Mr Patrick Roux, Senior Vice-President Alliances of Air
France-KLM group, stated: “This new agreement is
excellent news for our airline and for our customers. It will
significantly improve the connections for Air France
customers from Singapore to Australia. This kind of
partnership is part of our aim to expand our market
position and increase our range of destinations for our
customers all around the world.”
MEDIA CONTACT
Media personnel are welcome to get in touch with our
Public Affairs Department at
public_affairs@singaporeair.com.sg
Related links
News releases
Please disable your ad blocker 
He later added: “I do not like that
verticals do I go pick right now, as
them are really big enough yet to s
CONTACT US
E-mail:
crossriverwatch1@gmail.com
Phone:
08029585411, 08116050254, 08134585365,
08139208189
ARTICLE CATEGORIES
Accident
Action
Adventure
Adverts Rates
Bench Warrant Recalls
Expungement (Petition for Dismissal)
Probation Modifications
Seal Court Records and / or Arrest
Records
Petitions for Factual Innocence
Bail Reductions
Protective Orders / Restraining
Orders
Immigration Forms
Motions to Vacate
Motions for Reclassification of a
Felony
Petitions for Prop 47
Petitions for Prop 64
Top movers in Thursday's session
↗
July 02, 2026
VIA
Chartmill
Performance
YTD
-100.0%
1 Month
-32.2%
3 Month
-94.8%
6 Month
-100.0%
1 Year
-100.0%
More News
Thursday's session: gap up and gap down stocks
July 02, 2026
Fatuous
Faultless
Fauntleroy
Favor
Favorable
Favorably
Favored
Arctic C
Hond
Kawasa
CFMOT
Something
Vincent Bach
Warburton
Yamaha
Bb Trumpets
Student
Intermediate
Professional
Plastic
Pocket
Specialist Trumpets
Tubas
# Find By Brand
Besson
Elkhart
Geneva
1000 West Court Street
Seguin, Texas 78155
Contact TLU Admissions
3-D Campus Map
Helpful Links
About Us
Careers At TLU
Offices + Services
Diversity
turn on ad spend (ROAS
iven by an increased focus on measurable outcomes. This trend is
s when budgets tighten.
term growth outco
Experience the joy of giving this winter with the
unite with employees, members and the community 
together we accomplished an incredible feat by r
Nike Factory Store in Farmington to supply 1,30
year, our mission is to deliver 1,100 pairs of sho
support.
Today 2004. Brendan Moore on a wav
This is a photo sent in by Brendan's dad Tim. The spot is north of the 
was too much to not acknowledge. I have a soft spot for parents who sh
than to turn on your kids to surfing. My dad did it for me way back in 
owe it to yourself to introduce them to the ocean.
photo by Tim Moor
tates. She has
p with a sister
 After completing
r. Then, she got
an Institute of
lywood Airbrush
-- -- --
• [ACTIVITY]:
For the listing above, print only the lines starting at the line containing "Petitions for Factual Innocence" and ending at the line containing "term growth outco", exactly, both included.

• [REPLY TO THE TASK]:
Petitions for Factual Innocence
Bail Reductions
Protective Orders / Restraining
Orders
Immigration Forms
Motions to Vacate
Motions for Reclassification of a
Felony
Petitions for Prop 47
Petitions for Prop 64
Top movers in Thursday's session
↗
July 02, 2026
VIA
Chartmill
Performance
YTD
-100.0%
1 Month
-32.2%
3 Month
-94.8%
6 Month
-100.0%
1 Year
-100.0%
More News
Thursday's session: gap up and gap down stocks
July 02, 2026
Fatuous
Faultless
Fauntleroy
Favor
Favorable
Favorably
Favored
Arctic C
Hond
Kawasa
CFMOT
Something
Vincent Bach
Warburton
Yamaha
Bb Trumpets
Student
Intermediate
Professional
Plastic
Pocket
Specialist Trumpets
Tubas
# Find By Brand
Besson
Elkhart
Geneva
1000 West Court Street
Seguin, Texas 78155
Contact TLU Admissions
3-D Campus Map
Helpful Links
About Us
Careers At TLU
Offices + Services
Diversity
turn on ad spend (ROAS
iven by an increased focus on measurable outcomes. This trend is
s when budgets tighten.
term growth outco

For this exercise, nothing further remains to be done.